Corona di Bali
Pemprov Bali Telah Verifikasi 671 Usaha Kepariwisataan di Bali, Siap Terapkan Protokol Kesehatan
Putu Astawa mengatakan, pihaknya sampai saat ini telah melakukan verifikasi terhadap 671 usaha kepariwisataan di Bali.
Penulis: I Wayan Sui Suadnyana | Editor: Putu Dewi Adi Damayanthi
Laporan Jurnalis Tribun Bali, I Wayan Sui Suadnyana
TRIBUN-BALI.COM, DENPASAR - Pemerintah Provinsi (Pemprov) Bali melalui Dinas Pariwisata telah melakukan verifikasi usaha kepariwisataan di Pulau Dewata.
Usaha kepariwisataan itu diverifikasi guna melihat kesiapan penerapan protokol kesehatan tatanan kehidupan era baru di tengah pandemi Coronavirus Disease 2019 (Covid-19).
Kepala Dinas Pariwisata Provinsi Bali, Putu Astawa mengatakan, pihaknya sampai saat ini telah melakukan verifikasi terhadap 671 usaha kepariwisataan di Bali.

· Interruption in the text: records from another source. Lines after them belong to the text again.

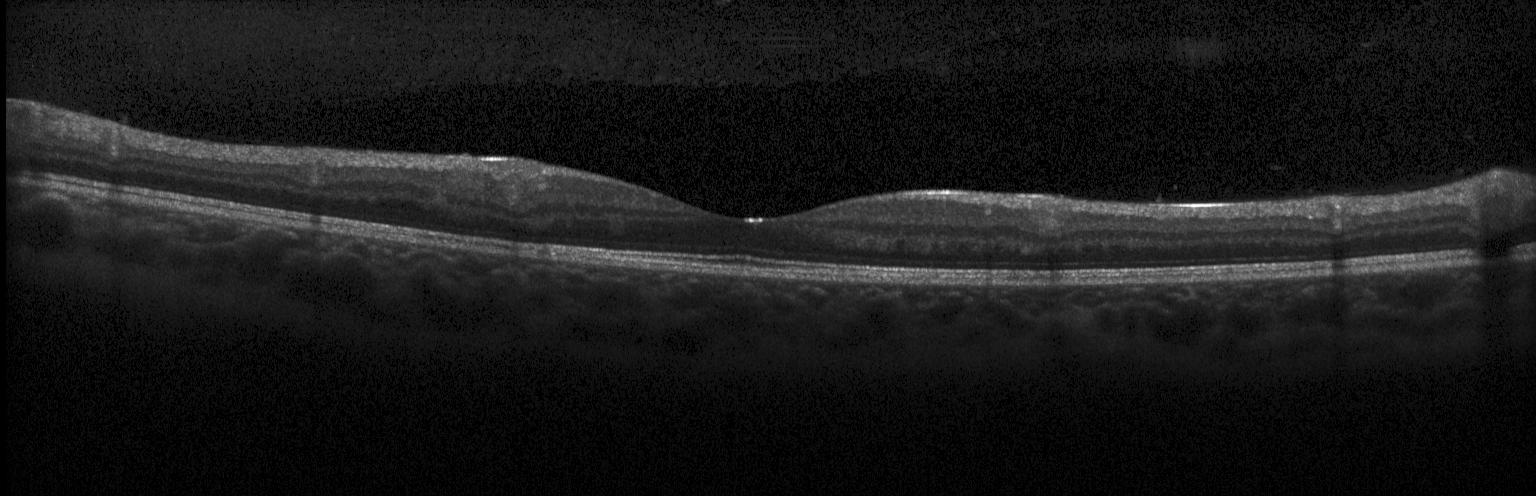
Neither choroidal neovascularization, diabetic macular edema, nor drusen.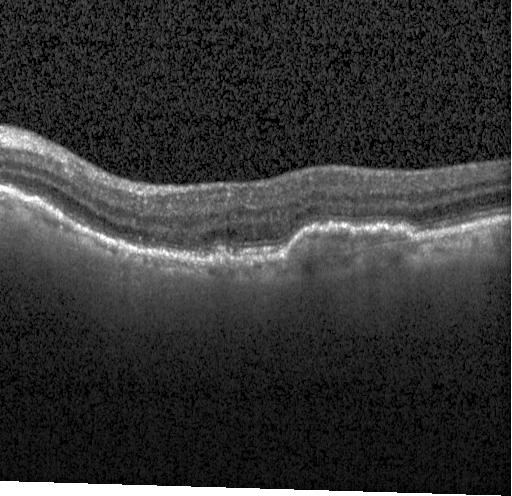
Optical coherence tomography B-scan. Heidelberg Spectralis OCT system. Finding: a choroidal neovascular membrane.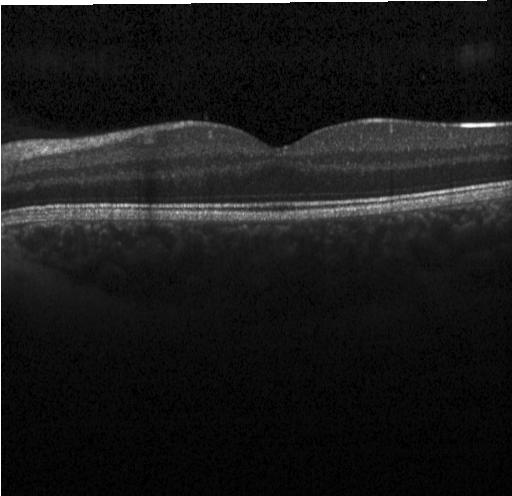
Diagnosis: no choroidal neovascularization, no diabetic macular edema, and no drusen.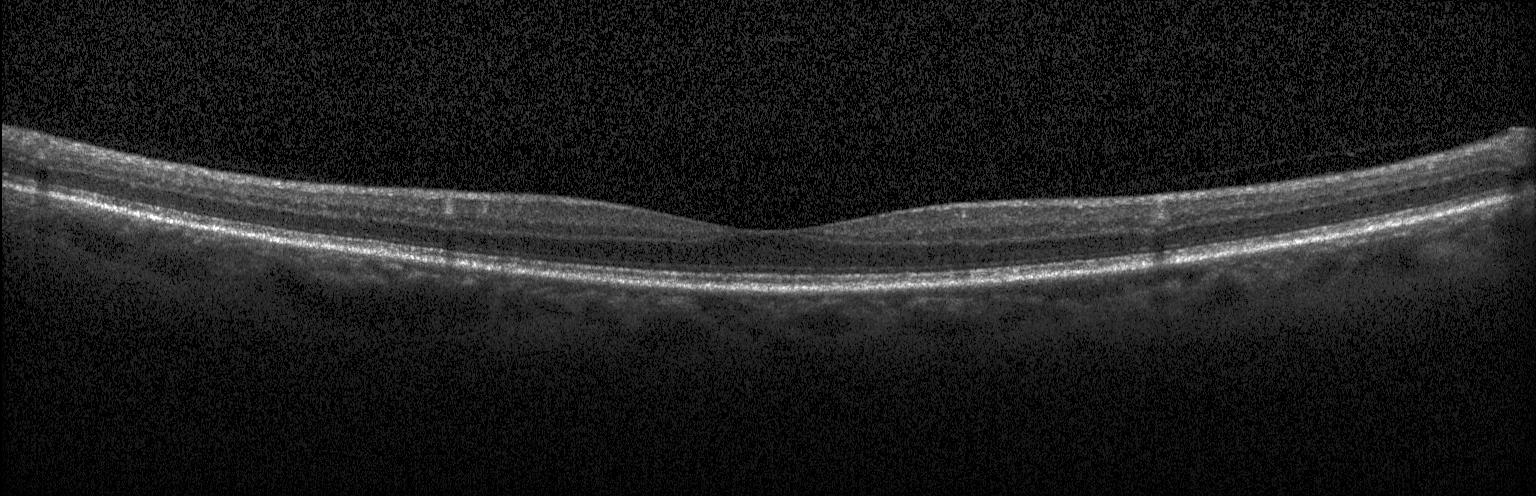
Acquired on a Heidelberg Spectralis · OCT B-scan
Diagnosis: neither CNV, DME, nor drusen.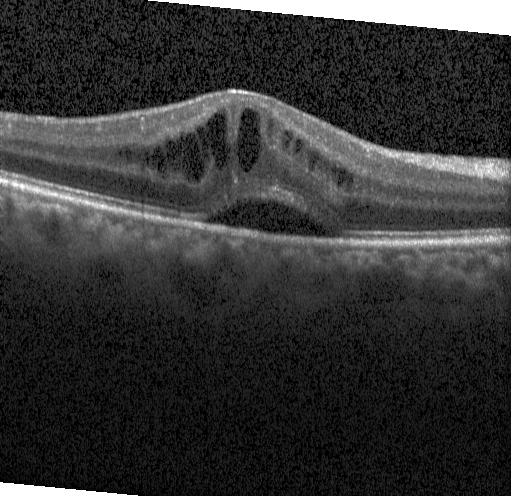
Macular scan · retinal OCT cross-section
Macular OCT: DME.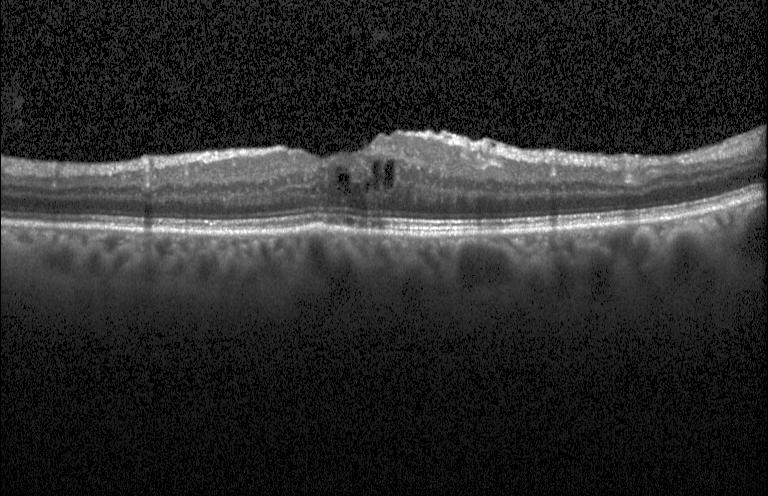 Finding: diabetic macular edema (DME).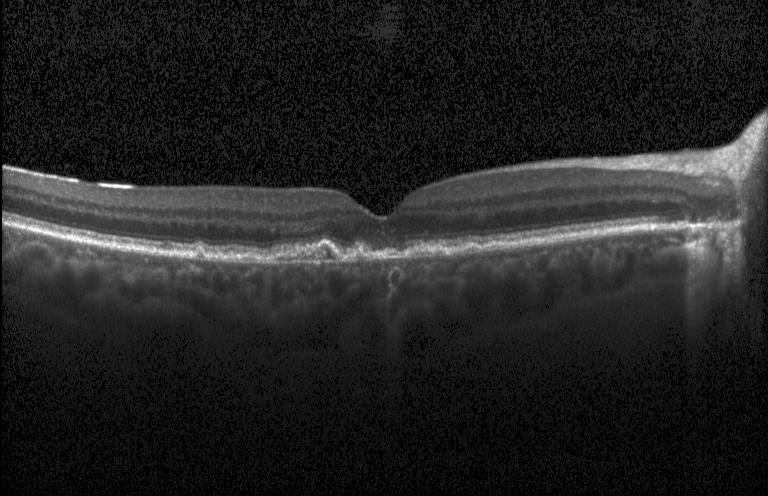 Retinal OCT B-scan; spectral-domain optical coherence tomography. Finding: CNV.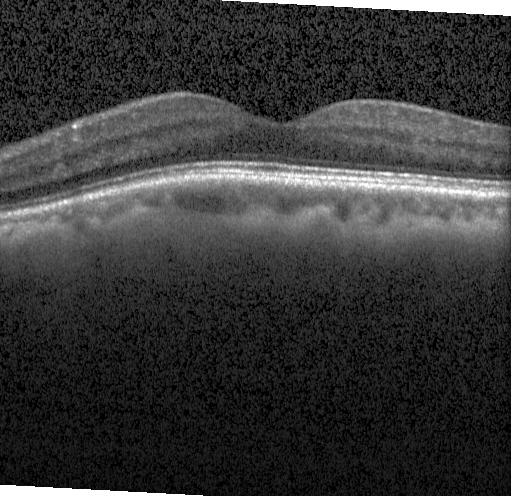 Instrument: Heidelberg Spectralis, through the macula, OCT line scan, spectral-domain optical coherence tomography.
Diagnosis: no CNV, DME, or drusen.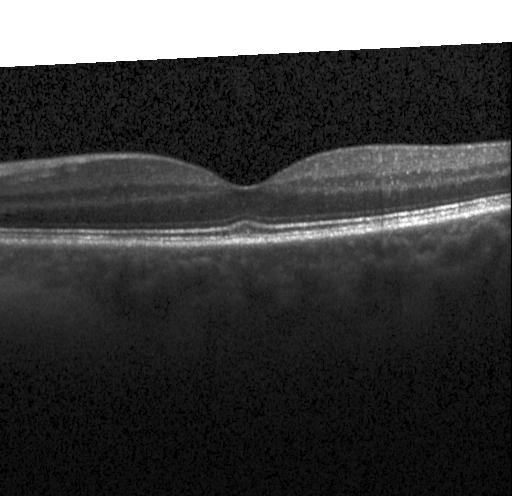

Spectral-domain OCT B-scan: no CNV, no DME, and no drusen.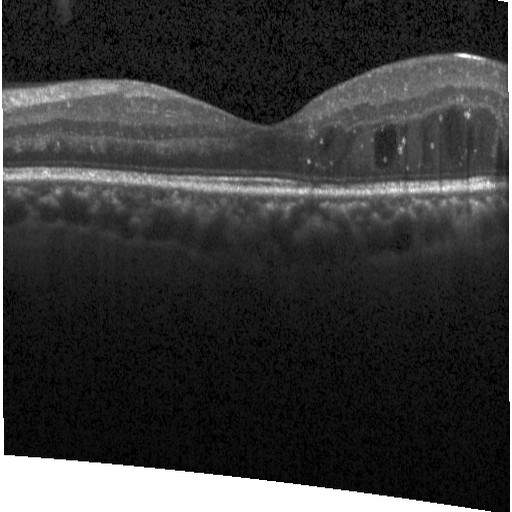
Optical coherence tomography scan.
Assessment: DME.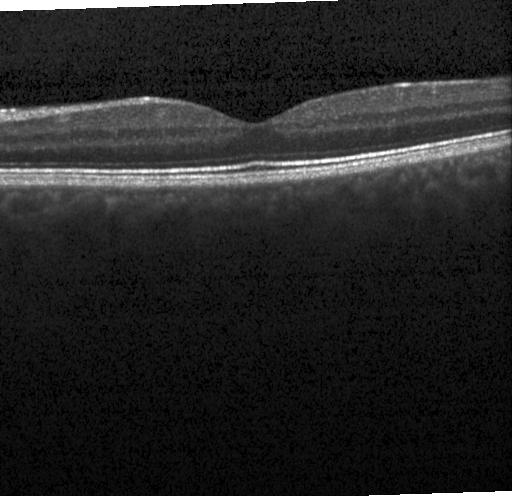 Retinal OCT B-scan.
Macular OCT: no CNV, DME, or drusen.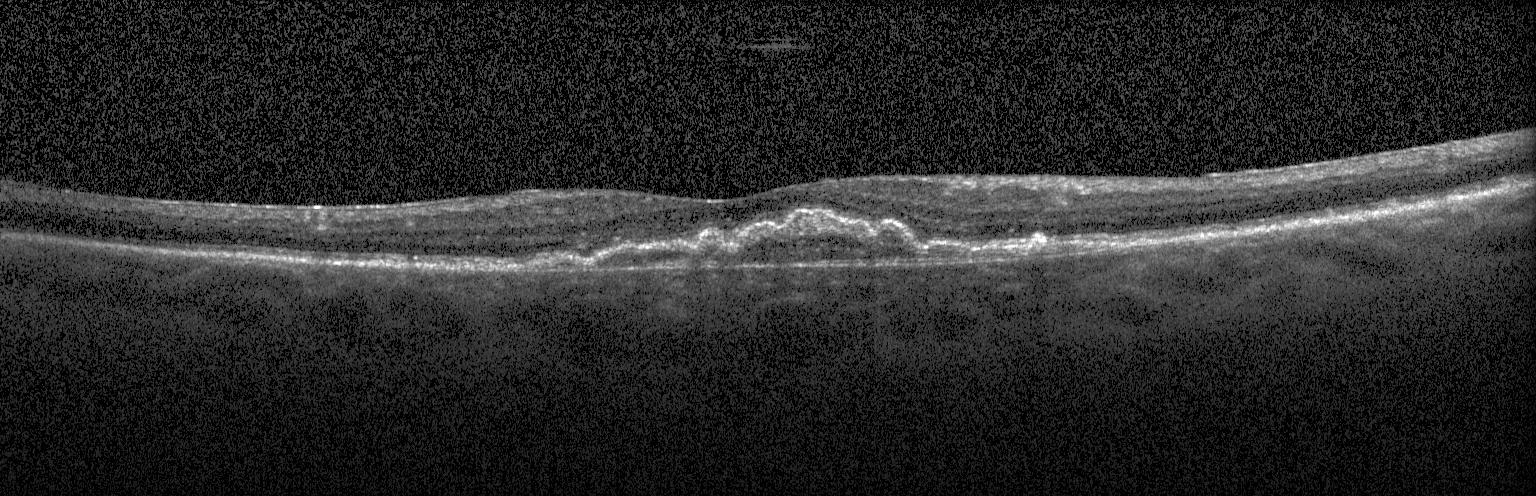 Diagnosis: a choroidal neovascular membrane.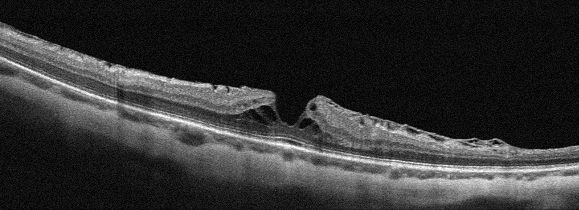

Oculus sinister, OCT line scan
VID.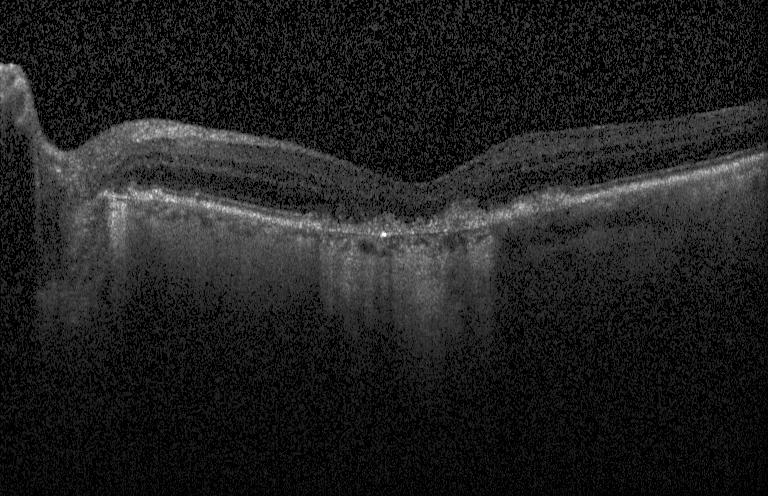 Centered on the fovea, OCT B-scan, spectral-domain optical coherence tomography, Heidelberg Spectralis OCT system — Dx: a choroidal neovascular membrane.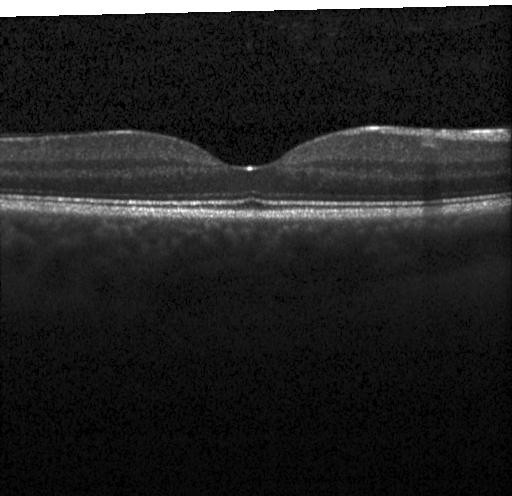

OCT line scan. Spectral-domain OCT
Neither CNV, DME, nor drusen.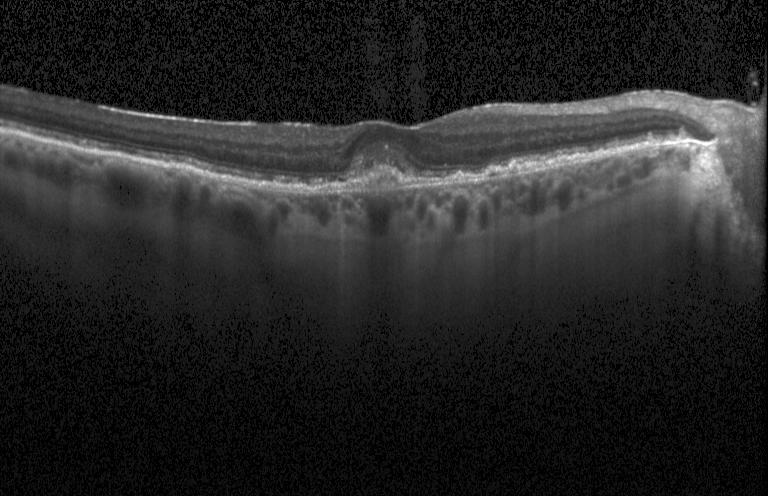
Instrument: Heidelberg Spectralis, OCT B-scan, macular scan, spectral-domain OCT.
A choroidal neovascular membrane.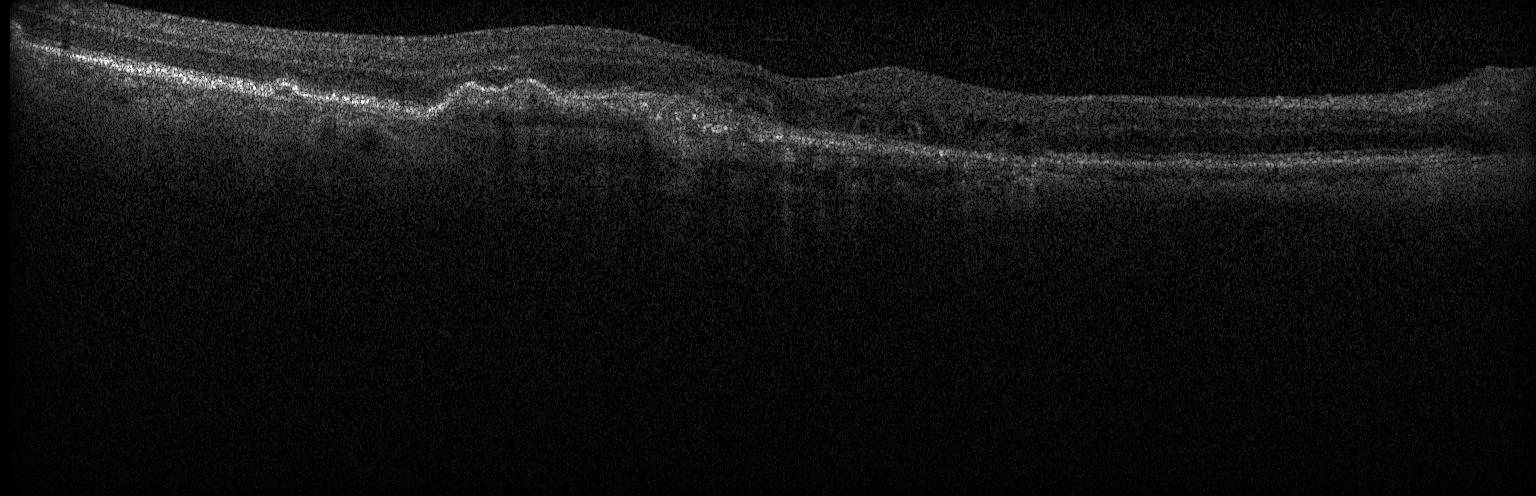 Spectral-domain OCT B-scan: a choroidal neovascular membrane.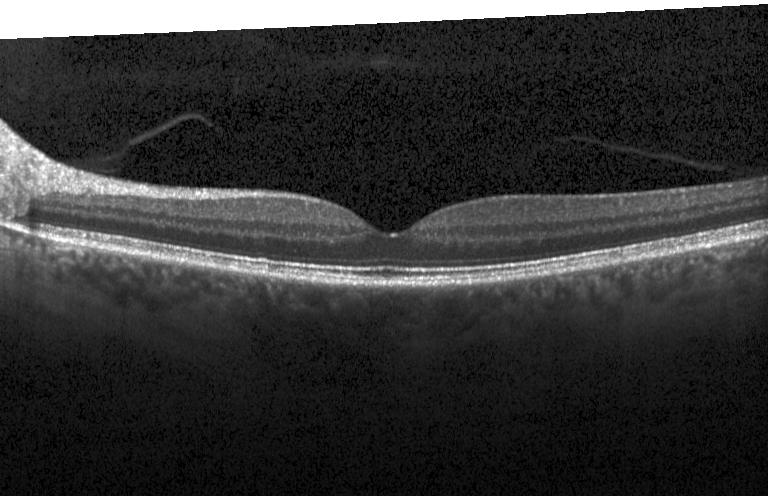 Retinal OCT cross-section.
No choroidal neovascularization, no diabetic macular edema, and no drusen.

Ratusan usaha kepariwisataan tersebut terdiri atas hotel, wisata tirta dan travel agen sesuai dengan kewenangan Pemprov Bali.
• Demi Bantu Orangtua, Gera Berjualan Masker Poleng di Pinggir Jalan Imam Bonjol Denpasar
• Kemenparekraf Implementasikan CHSE Lewat Program ‘We Love Bali’, Bakal Melibatkan 4.400 Turis Lokal
• Senderan Sepanjang 25 Meter Jebol di Desa Gelgel, Materialnya Tutupi Saluran Irigasi Persawahan
Sementara usaha kepariwisataan yang lain disertifikasi oleh masing-masing kabupaten/kota di Bali.
"Secara keseluruhan, termasuk DTW dan transportasi sudah 671 (yang terverifikasi)," kata Astawa usai acara media gathering di Hotel Inna Veteran, Denpasar, Bali, Selasa (22/9/2020).
Astawa menurutkan, untuk bisa melakukan sertifikasi di lapangan membutuhkan waktu yang lumayan lama.
Di satu tempat saja, verifikasi bisa dilakukan rata-rata selama tiga jam.
Oleh karena itu, pihaknya membutuhkan banyak waktu untuk meng-assesment usaha kepariwisataan tersebut.
Di sisi lain, target sasaran yang harus diverifikasi juga cukup banyak.
"Jadi tantangannya memang masalah tenaga, waktu dan biaya," kata mantan Kepala Dinas Perindustrian dan Perdagangan (Disperindag) Provinsi Bali itu.
Mengingat rentang waktu dan jangkauan untuk melaksanakan verifikasi cukup luas, pihaknya telah melakukan uji coba verifikasi usaha kepariwisataan di Bali melalui sistem dalam jaringan (daring) atau online/virtual.
Melalui verifikasi virtual itu, kata Astawa, bisa ditunjukkan foto-foto Standard Operational Prosedure (SOP) protokol kesehatan, seperti lokasi tempat cuci tangan dan kondisi riil marking yang dilakukan.
"Dari situ bisa membangun keyakinan, disamping juga mereka menandatangani pakta integritas untuk bisa menerapkan itu dengan komitmen tinggi," jelasnya.
Setelah usaha kepariwisataan mendapatkan sertifikat, maka harus diikuti dengan inspeksi mendadak (sidak) atau monitoring dengan mengambil beberapa sampel usaha kepariwisataan.
Hal ini dilakukan agar usaha kepariwisataan di Bali benar-benar taat dalam menerapkan protokol kesehatan tatanan kehidupan era baru di tengah pandemi Covid-19.
"Jangan hanya sekadar verifikasi semangat, mereka tertib, tetapi besoknya setelah sertifikasi nanti tidak jelas. Nah ini yang kami tidak inginkan," jelas Astawa.
Astawa menegaskan, agar protokol kesehatan ini benar-benar diterapkan, maka harus ada komitmen yang kuat dan sungguh-sungguh dari masing-masing usaha kepariwisataan di Bali.
Hal ini sangat perlu dilakukan sebagai upaya untuk menjaga nama Bali sebagai destinasi pariwisata dunia.
Sejauh ini, Astawa menegaskan, belum ada usaha kepariwisataan yang membandel dan tidak mau menerapkan protokol kesehatan.
"Sejauh ini belum ada. Malah mereka proaktif menanyakan informasi ke kita," tuturnya.
Astawa mengatakan, tidak seharusnya ada usaha kepariwisataan di Bali yang bandel dalam penerapan protokol kesehatan.
Mengingat sertifikasi protokol kesehatan ini dapat dijadikan sebagai bahan pengakuan dan peningkatan daya saing bagi usaha kepariwisataan itu sendiri.
Oleh karena itu, usaha kepariwisataan seharusnya tidak memiliki alasan untuk mengeluh, apalagi program sertifikasi ini tidak dipungut biaya. (*).